ACFC – Mas do ponto de vista da sustentabilidade também não. Simplesmente porque a sociedade é um subsistema do macroambiente, da biosfera. Essas são esferas aninhadas entre si. E o ser humano depende do ecossistema. Então, se a sociedade não se contiver em sua cultura, em seus hábitos de consumo e no seu processo produtivo, que é crescente em escalas cada vez maiores, fracassaremos todos. Tanto o modelo socialista quanto o modelo capitalista fracassaram. Todos esses modos de vida dependem da biosfera. Sem dúvida essas duas coisas devem estar interconectadas. Um ponto a se ressaltar é que não é possível chegar a uma redução do consumo e também dos impactos ambientais sem que haja, mesmo que minimamente, um grau de inclusão social de grupos que hoje não desfrutam dos benefícios desse sistema. A própria ignorância das pessoas é um fator impeditivo da sustentabilidade. Por outro lado, são as pessoas que modificam e intervêm na realidade do dia a dia. Infelizmente, os padrões de consumo que aspiramos são os dos norte-americanos. Se não for feita uma conscientização na dimensão social e se não satisfizer em algum grau as necessidades legítimas dessa população, que adianta falar em preservação do meio ambiente? Nada. Eles precisam comer hoje. O cara que derruba uma árvore na Amazônia hoje, apesar de comprometer sua atividade futura, faz isso porque senão ele fica uma semana sem comida. É uma questão muito complexa que envolve o curto e o longo prazo.

SESI – Nesse cenário, quem é que deve ter mais responsabilidade: o governo, a empresa ou os consumidores?

ACFC – A responsabilidade maior deve ser daquelas pessoas com mais consciência sobre a questão. Aqueles com mais consciência são naturalmente eleitos para orientar as massas. Essas pessoas não podem se conter somente em si mesmas. Precisam fazer do seu propósito de vida a possibilidade, a tarefa e a missão de difundir e socializar essas informações, esses conhecimentos com a massa. Se essas pessoas trabalham primeiramente em si mesmas, com o objetivo de modificar os seus modelos mentais, e depois conseguem trabalhar com aqueles que estão ao seu redor, certamente estarão prestando um grande serviço. Talvez esse agente que está sendo influenciado possa se tornar um governante, alguém com mais poder do ponto de vista físico, político e institucional e, assim, ser mais um agente de mudanças.

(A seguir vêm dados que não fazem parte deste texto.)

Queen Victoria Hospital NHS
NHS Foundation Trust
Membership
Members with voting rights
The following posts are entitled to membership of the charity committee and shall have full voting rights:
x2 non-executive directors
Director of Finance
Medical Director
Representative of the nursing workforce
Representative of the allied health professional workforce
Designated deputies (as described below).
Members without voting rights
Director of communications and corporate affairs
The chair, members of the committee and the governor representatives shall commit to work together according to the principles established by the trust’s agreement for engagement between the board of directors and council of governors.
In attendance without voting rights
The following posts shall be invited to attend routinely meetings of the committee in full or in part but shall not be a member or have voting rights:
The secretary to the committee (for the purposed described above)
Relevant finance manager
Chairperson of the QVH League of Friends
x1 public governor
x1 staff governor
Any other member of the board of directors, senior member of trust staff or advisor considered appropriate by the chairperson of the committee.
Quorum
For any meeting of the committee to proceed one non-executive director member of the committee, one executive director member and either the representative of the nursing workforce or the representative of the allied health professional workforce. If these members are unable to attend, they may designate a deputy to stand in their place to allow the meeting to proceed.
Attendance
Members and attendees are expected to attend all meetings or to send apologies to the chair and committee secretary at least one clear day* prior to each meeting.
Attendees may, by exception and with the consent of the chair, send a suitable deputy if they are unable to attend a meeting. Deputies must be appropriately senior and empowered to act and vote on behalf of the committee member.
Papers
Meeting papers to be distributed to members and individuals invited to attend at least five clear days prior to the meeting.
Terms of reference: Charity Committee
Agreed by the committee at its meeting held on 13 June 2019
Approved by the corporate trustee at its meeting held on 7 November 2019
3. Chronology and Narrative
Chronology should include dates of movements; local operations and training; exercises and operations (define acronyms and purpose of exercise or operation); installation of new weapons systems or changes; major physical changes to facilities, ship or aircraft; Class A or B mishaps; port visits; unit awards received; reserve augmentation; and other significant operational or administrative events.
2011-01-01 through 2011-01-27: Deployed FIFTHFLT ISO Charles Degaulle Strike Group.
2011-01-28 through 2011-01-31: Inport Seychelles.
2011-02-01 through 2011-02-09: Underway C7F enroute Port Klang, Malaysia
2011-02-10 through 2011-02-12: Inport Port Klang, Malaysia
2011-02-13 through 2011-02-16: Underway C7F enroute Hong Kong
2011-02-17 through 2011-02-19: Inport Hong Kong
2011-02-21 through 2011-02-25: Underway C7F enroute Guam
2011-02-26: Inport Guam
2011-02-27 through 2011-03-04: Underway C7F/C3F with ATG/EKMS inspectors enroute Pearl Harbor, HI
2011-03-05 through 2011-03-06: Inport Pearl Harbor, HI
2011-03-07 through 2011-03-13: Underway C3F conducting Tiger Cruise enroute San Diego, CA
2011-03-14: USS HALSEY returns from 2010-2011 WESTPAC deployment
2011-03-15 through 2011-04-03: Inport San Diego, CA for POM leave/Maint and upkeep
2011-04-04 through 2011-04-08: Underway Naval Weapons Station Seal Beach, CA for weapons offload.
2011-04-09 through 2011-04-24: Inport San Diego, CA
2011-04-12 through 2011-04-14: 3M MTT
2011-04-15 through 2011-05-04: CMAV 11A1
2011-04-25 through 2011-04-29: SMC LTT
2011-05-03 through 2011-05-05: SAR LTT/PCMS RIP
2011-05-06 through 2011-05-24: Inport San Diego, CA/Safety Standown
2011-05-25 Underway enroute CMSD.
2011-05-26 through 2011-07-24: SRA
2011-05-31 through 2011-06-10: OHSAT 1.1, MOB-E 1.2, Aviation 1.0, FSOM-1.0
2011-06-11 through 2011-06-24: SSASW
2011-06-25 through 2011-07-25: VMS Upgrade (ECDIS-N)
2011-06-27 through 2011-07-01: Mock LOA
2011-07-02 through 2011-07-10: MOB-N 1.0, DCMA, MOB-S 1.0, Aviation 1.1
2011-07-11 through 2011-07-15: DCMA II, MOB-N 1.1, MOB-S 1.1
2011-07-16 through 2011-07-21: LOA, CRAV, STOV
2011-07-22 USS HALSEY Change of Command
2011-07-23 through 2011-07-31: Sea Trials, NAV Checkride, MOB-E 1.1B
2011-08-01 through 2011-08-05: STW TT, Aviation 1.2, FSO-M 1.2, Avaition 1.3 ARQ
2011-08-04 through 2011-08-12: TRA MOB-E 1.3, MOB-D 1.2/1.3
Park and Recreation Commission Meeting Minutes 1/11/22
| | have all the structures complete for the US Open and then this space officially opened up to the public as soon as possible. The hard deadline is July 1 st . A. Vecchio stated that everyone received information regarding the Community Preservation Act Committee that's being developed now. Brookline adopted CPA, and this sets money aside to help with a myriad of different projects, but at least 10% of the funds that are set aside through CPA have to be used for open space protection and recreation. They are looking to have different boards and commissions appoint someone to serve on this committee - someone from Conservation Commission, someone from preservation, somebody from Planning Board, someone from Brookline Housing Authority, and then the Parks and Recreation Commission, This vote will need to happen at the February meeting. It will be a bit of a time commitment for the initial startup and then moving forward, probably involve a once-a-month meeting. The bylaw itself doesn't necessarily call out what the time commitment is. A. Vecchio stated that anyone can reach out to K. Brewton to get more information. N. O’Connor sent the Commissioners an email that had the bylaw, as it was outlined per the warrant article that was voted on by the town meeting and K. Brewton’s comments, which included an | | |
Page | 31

Agora, quem é o maior responsável pelas coisas estarem como estão? Por um lado, poderíamos dizer que é o governo, que não implementa as regras institucionais e nem fiscaliza a obediência às leis. Não faz valer que os direitos tanto sociais quanto ambientais difusos sejam respeitados. Nesse sentido eles fracassam. Por outro lado, o consumidor, o cidadão e as empresas não podem se abster dessa tarefa. As empresas também são muito responsáveis, porque o sistema produtivo que está aí é que causa isso. E o cidadão, de certa forma, premia essas empresas, estimulando a continuidade do sistema. Viramos prisioneiros de um sistema que nós mesmos criamos. Onde é que se aperta o botão para esse negócio desligar? Na mentalidade de todos. Por isso, é difícil dizer que isso tem que vir primeiro do que aquilo, que é o governo, depois a empresa e depois o consumidor. Todos aqueles que são conscientes da sua tarefa, onde quer que estejam, precisam trabalhar no sentido de obter cooperação global. Independente de terem poder do ponto de vista institucional ou não. Simplesmente pelo fato de terem a informação e conhecimento, precisam ser capazes de orientar as massas.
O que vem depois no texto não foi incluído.